Somewhat related to that one of my earliest jobs was to replace OS/2 on some computers with Windows 95, at a high-pressure steam plant. I was told a story about how when one of their pipes got a leak the room would fill with water vapor, and make finding the source of the leak just about impossible. One, because of the clouds, but also because at the source it was invisible. But it definitely existed. They’d take a straw broom and run it beside the pipe, when it’d come in contact with the super-heated steam the broom would actually catch on fire. Water, setting plant material on fire. :astonished: I’ve been remembering this story while fooling around with the oven.

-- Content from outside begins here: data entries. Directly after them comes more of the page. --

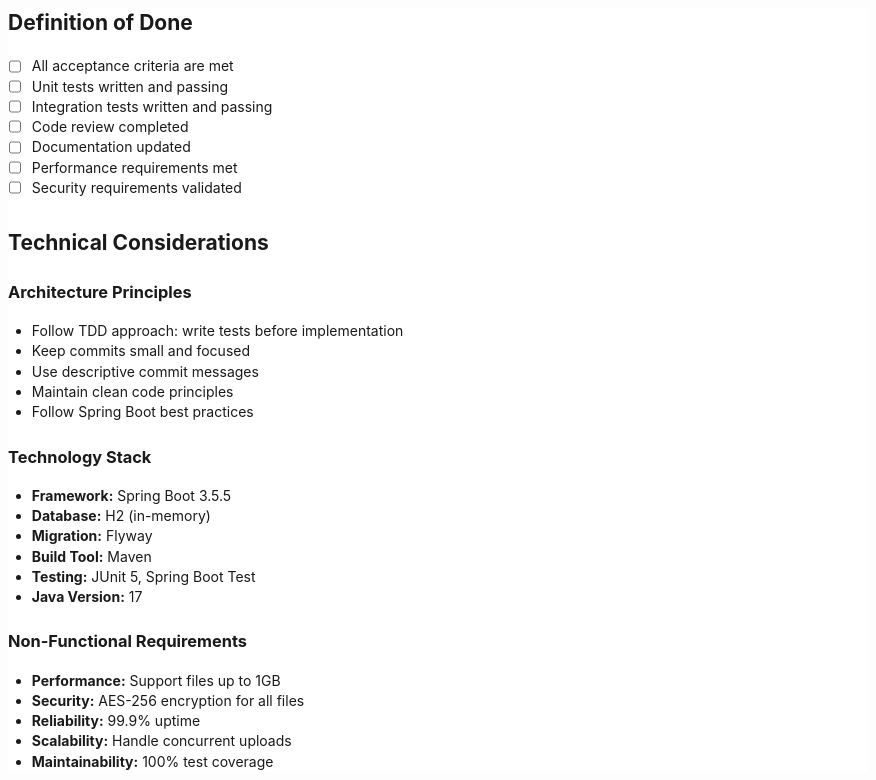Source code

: ## Definition of Done
- [ ] All acceptance criteria are met
- [ ] Unit tests written and passing
- [ ] Integration tests written and passing
- [ ] Code review completed
- [ ] Documentation updated
- [ ] Performance requirements met
- [ ] Security requirements validated

## Technical Considerations

### Architecture Principles
- Follow TDD approach: write tests before implementation
- Keep commits small and focused
- Use descriptive commit messages
- Maintain clean code principles
- Follow Spring Boot best practices

### Technology Stack
- **Framework:** Spring Boot 3.5.5
- **Database:** H2 (in-memory)
- **Migration:** Flyway
- **Build Tool:** Maven
- **Testing:** JUnit 5, Spring Boot Test
- **Java Version:** 17

### Non-Functional Requirements
- **Performance:** Support files up to 1GB
- **Security:** AES-256 encryption for all files
- **Reliability:** 99.9% uptime
- **Scalability:** Handle concurrent uploads
- **Maintainability:** 100% test coverage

Knowing how much energy can actually be in water when well above its boiling point.

1 Like

Sorry for this long answer.

I try my best, being an engineer myself I hope it helps

1 Like

Hello! Great question. Above 212F, the steam % is how hard the boiler is working to create steam, and below 212 it is the relative humidity %. And yes, the higher the temp, the lower the overall relative humidity will be. This is just a function of thermodynamics.

1 Like

The issue here is certain relative humidity %'s are not possible to reach at higher temps. Like, 350F 100% RH is not possible (in any oven)

1 Like

You have it backwards. Below 212F is RH%. Above 212F is how hard boiler works to create steam.

1 Like

It’s important to remember steam is invisible. You will not see steam, what you will see (and this can vary with SO many variables such as kitchen temp, etc) is water vapor. “Seeing” steam isn’t a good way to determine if steam is working properly.

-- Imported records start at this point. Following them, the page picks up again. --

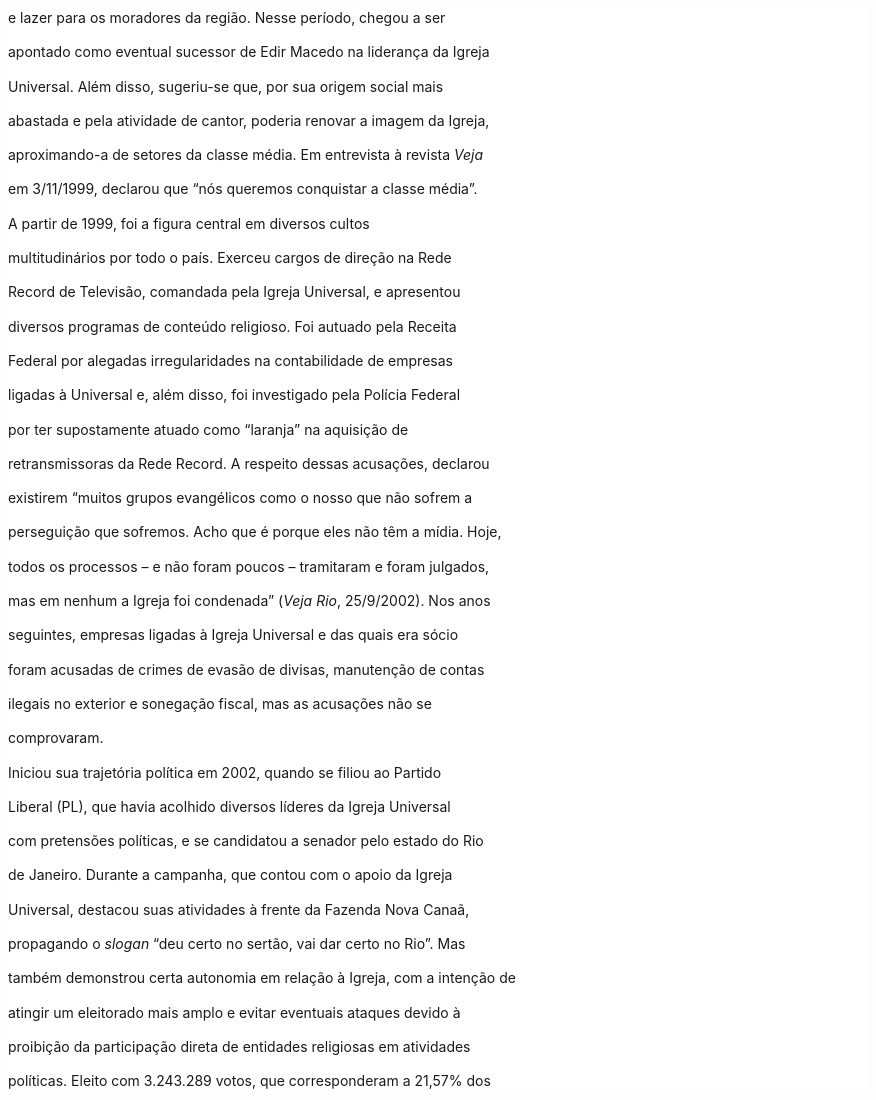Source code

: e lazer para os moradores da região. Nesse período, chegou a ser

apontado como eventual sucessor de Edir Macedo na liderança da Igreja

Universal. Além disso, sugeriu-se que, por sua origem social mais

abastada e pela atividade de cantor, poderia renovar a imagem da Igreja,

aproximando-a de setores da classe média. Em entrevista à revista *Veja*

em 3/11/1999, declarou que “nós queremos conquistar a classe média”.



A partir de 1999, foi a figura central em diversos cultos

multitudinários por todo o país. Exerceu cargos de direção na Rede

Record de Televisão, comandada pela Igreja Universal, e apresentou

diversos programas de conteúdo religioso. Foi autuado pela Receita

Federal por alegadas irregularidades na contabilidade de empresas

ligadas à Universal e, além disso, foi investigado pela Polícia Federal

por ter supostamente atuado como “laranja” na aquisição de

retransmissoras da Rede Record. A respeito dessas acusações, declarou

existirem “muitos grupos evangélicos como o nosso que não sofrem a

perseguição que sofremos. Acho que é porque eles não têm a mídia. Hoje,

todos os processos – e não foram poucos – tramitaram e foram julgados,

mas em nenhum a Igreja foi condenada” (*Veja Rio*, 25/9/2002). Nos anos

seguintes, empresas ligadas à Igreja Universal e das quais era sócio

foram acusadas de crimes de evasão de divisas, manutenção de contas

ilegais no exterior e sonegação fiscal, mas as acusações não se

comprovaram.



Iniciou sua trajetória política em 2002, quando se filiou ao Partido

Liberal (PL), que havia acolhido diversos líderes da Igreja Universal

com pretensões políticas, e se candidatou a senador pelo estado do Rio

de Janeiro. Durante a campanha, que contou com o apoio da Igreja

Universal, destacou suas atividades à frente da Fazenda Nova Canaã,

propagando o *slogan* “deu certo no sertão, vai dar certo no Rio”. Mas

também demonstrou certa autonomia em relação à Igreja, com a intenção de

atingir um eleitorado mais amplo e evitar eventuais ataques devido à

proibição da participação direta de entidades religiosas em atividades

políticas. Eleito com 3.243.289 votos, que corresponderam a 21,57% dos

No, this is simply wrong. You don’ see water vapour, BASTA. What you see are small droplets of condensated water vapour. Steam is water vapour formed by boiling water. Also invisible!
Sorry for being so up front.

Yeah, this is getting pedantic, though I do appreciate some good pedantry. We just don’t have a good word in English for “recondenced water droplets suspended in air.” I agree that water that has transitioned from liquid form to gaseous because the energy in it has exceeded the vapor pressure either through evaporation or boiling is water vapor, and invisible. Fortunately my concern here is entirely with steam production, so I can leave the semantics of aerosolized condensation vs. water vapor out of this. :slight_smile:

I am gaining a better understanding how the oven operates at different temperatures now too. And what its targets are with regard to relative humidity and steam production. I’ll be able to run a few trials of different things when I get home this evening.

Thanks everyone for the insight so far!


Happy cooking! And, yes, lots of good info here!

I will mention, only mention, the Mollier Diagram enthalpy - entropy H-S diagram of water states. It might be familiar to brewers here, for use in malting for instance.